Here’s how a happy hook works.  You can hang all your pent up emotional energy on one small detail and let it out full throttle without ever having to acknowledge why.

I might have many truly serious things going on in my life but, honestly, if I just hadn’t lost my bloody car keys!  I’m so concerned about a family member’s health but, honestly, if the kids would just do what I say the FIRST time!  If we don’t find work soon we’ll lose the house but, for the love of God, will the puppy never be house-trained?  Look at the carpet!

All these happy hooks I find and use in my daily life to distract myself from the actual giant cranes that could come and take me away.  Because I can deal with the puppy, have more patience with the shoelaces or the kids’ manners, or find the spare set of car keys. What I cannot solve, control or change are the huge things.
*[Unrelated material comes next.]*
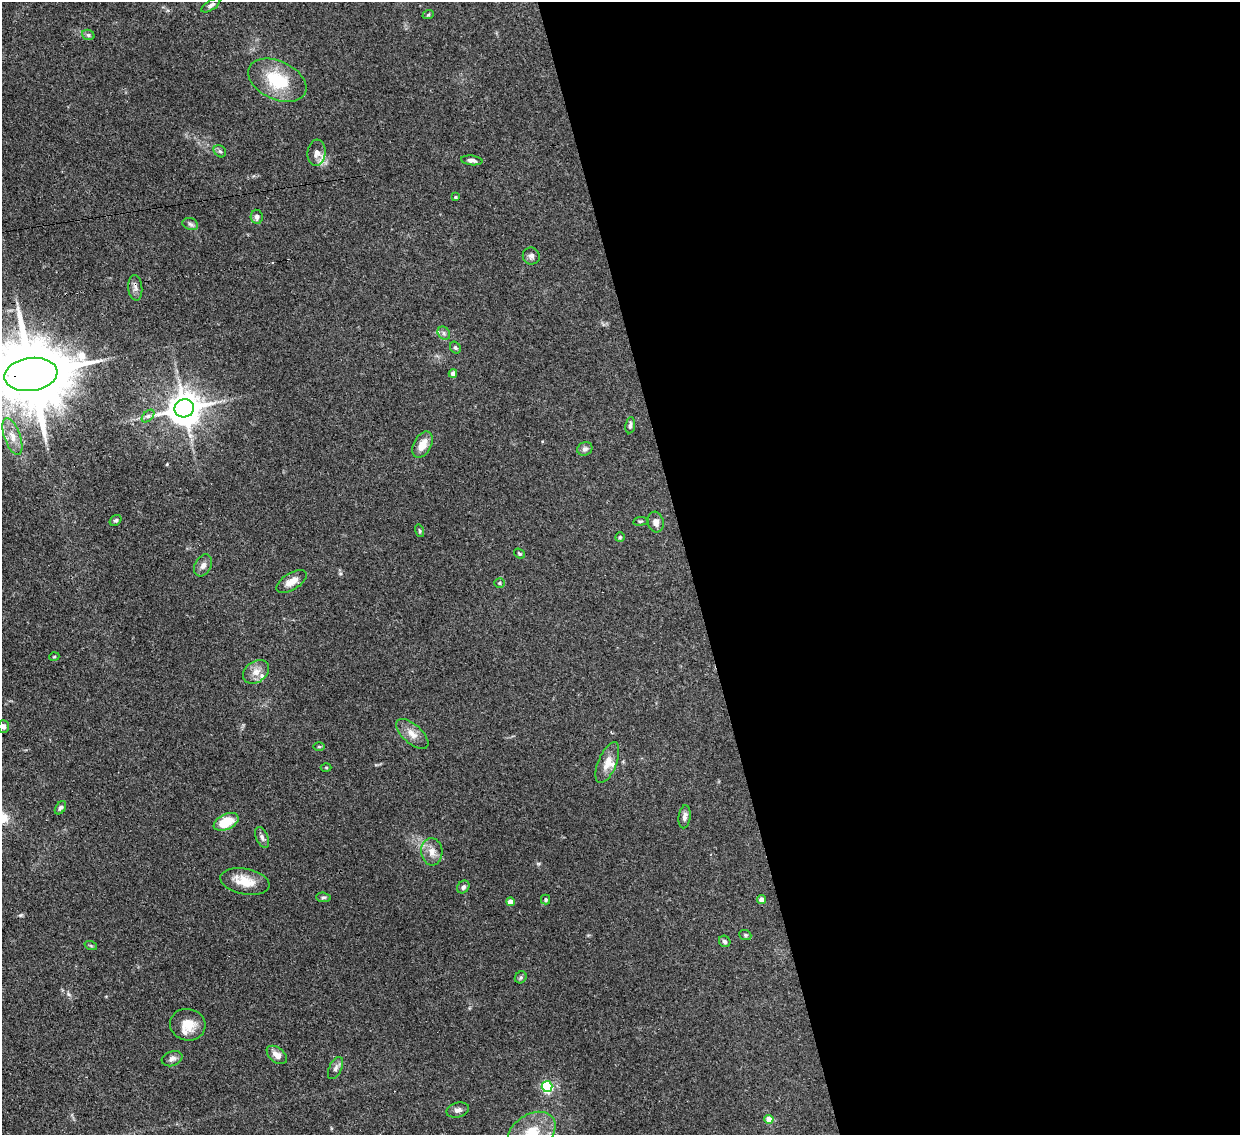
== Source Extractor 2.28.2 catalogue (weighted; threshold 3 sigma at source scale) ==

So what is one to do?  I was thinking today that what I really need to do at the beginning of each day is: to separate out the large things I cannot change or hurry along; commit them in prayer; place them in a large box and leave them in the Lord’s hands.  This will certainly create more space in the room.

Now I have cleared some floor space I can identify more easily the immediate things I can do today – which I can also now more clearly see.  I can itemize, list, and arrange those things I can do into piles, then allot tasks and times to them.

The immediate things only start collapsing inward again when I let the large things I cannot control merge back into my daily space.  And then I get overwhelmed.  Then I get mad and short tempered and impatient and mean and snappy.

The thing is, if I clear the space immediately around me at the beginning of my day, I can see the sunlight hit the wood on the floor in front of me.  I might then remember that the sunlight and the wood are the constants whereas these large things and these immediate things will come and go and change over time.  Many of them I won’t even remember by the end of next week.

I need to see those immediate things – even those huge things – as just passing through. The sunlight and the wood, however, remain on a daily basis.  Every day.

I caught sight of a patch of sunlight this afternoon.  In an overstressed day, we were parking at Costco when I noticed the sweet silhouette of my daughter on the passenger door.  The sweetness of her round cheek, the wisp of hair, the long eyelash.

If I had organized the immediate space around me better earlier in the day, I might have noticed more things.  But at least at the end of the day I did catch this.

A precious glimpse of a little girl’s changing profile in the evening sun.